The year 2000 was a heady time for D&D players. 3rd edition was finally released after a year of previews. A game that had almost fallen off the radar of gamers everywhere came back with a bang. There was a tangible sense of energy in the air at Gen Con that year. People were excited about the toys they read about in their shiny new Player’s Handbooks and, better yet, the toys were incredibly fun.

Thus, it was with some surprise that, when I returned home from Gen Con and set to work on my first adventure, I was a little unhappy. According to the rules, a 1st level party could face a single Challenge Rating 1 monster, or an Encounter Level 1 group of beasts. That seemed reasonable, until I started designing adventures. The rules presented the following possibilities:

One gnoll
One troglodyte
Two orcs
Two hobgoblins
Four goblins

None of these really excited me. Four goblins on the map might be fun, but a fighter with the Cleave feat put that thought to bed. I wanted Keep on the Borderlands and the moat house from Village of Hommlet. My dungeons felt boring because I couldn’t fit many monsters into each room.

Admittedly, 3rd Edition brought some sense and standardization to encounters that other editions glossed over, but that didn’t change a simple fact—I wanted lots of humanoids running around my dungeon rooms, and 3rd Edition said I could do that only if I wanted a TPK.

Over the years, my initial frustration with the game never faded. By the time the party was of a high enough level to handle a fight with six orcs, the poor orcs’ AC and attacks were too low to pose much of a threat. In the end, I just fudged my encounters to create the excitement and variety I was. Despite what the game told me, a low-level party could take on three or four orcs without a massacre (for the PCs, at least).

The 4E Way: Monsters, Monsters, Monsters!

In 4th Edition, your dungeons are going to be a lot more densely populated. The typical encounter has one monster per PC in the party, assuming that the monsters are about the same level as the PCs. An encounter’s total XP value determines its difficulty, allowing you a lot more freedom to mix tougher and weaker monsters. Even better, the difference between a level X monster and a level X + 1 monster is much smaller. You can create an encounter using monsters that are three or four levels above the party without much fear. Add in the rules for minions (which will be described in a future Design & Development article), and you could (in theory) match twenty goblins against a 1st-level party and have a fun, exciting, balanced fight.

This shift in encounter design means a lot for dungeons. With all those monsters running around, you need to give them a fair amount of space for a number of reasons:

The monsters need to bring their numbers to bear on the party. Wider corridors and rooms allow the monsters to attack as a group. A monster that’s standing around, waiting for the space it needs to make an attack, is wasting its time.

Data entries
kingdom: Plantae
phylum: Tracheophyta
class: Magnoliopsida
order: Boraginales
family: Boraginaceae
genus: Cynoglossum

▸ **COMPLETE THE FOLLOWING**
- A) From the text on D&D encounter design, list each monster group that the 3rd Edition rules offered as a possible encounter for a 1st level party.
- B) Carry the text on D&D encounter design forward from its final sentence.

▸ **RESPONSES TO THE EXERCISE**
- A)
One gnoll
One troglodyte
Two orcs
Two hobgoblins
Four goblins

- B)
Multiple avenues of attack make things scary for the PCs and make it easier to get all the monsters into the action. The typical dungeon room where the PCs are on one side of the door and the monsters are on the other grows dull after a while. The PCs kick open the door, form a defensive formation in the doorway, and hack the monsters to pieces. There’s little tactical challenge there.

Reinforcements need a route to the battle. With more monsters in a fight, you can design dynamic encounters where the orcs in the room next door come barging into the fight to see what’s going on. An extra door or passage in the encounter area is a convenient route for the rest of the encounter’s monsters to show up on the scene. Just because the encounter calls for five orcs doesn’t mean that all five start the encounter in the party’s line of sight.

Example: Dungeon of the Fire Opal


As part of an early playtest, I dug up a map that 1st and 3rd Edition veterans might recognize. Here’s an example of an encounter I built using the basic philosophy outlined above.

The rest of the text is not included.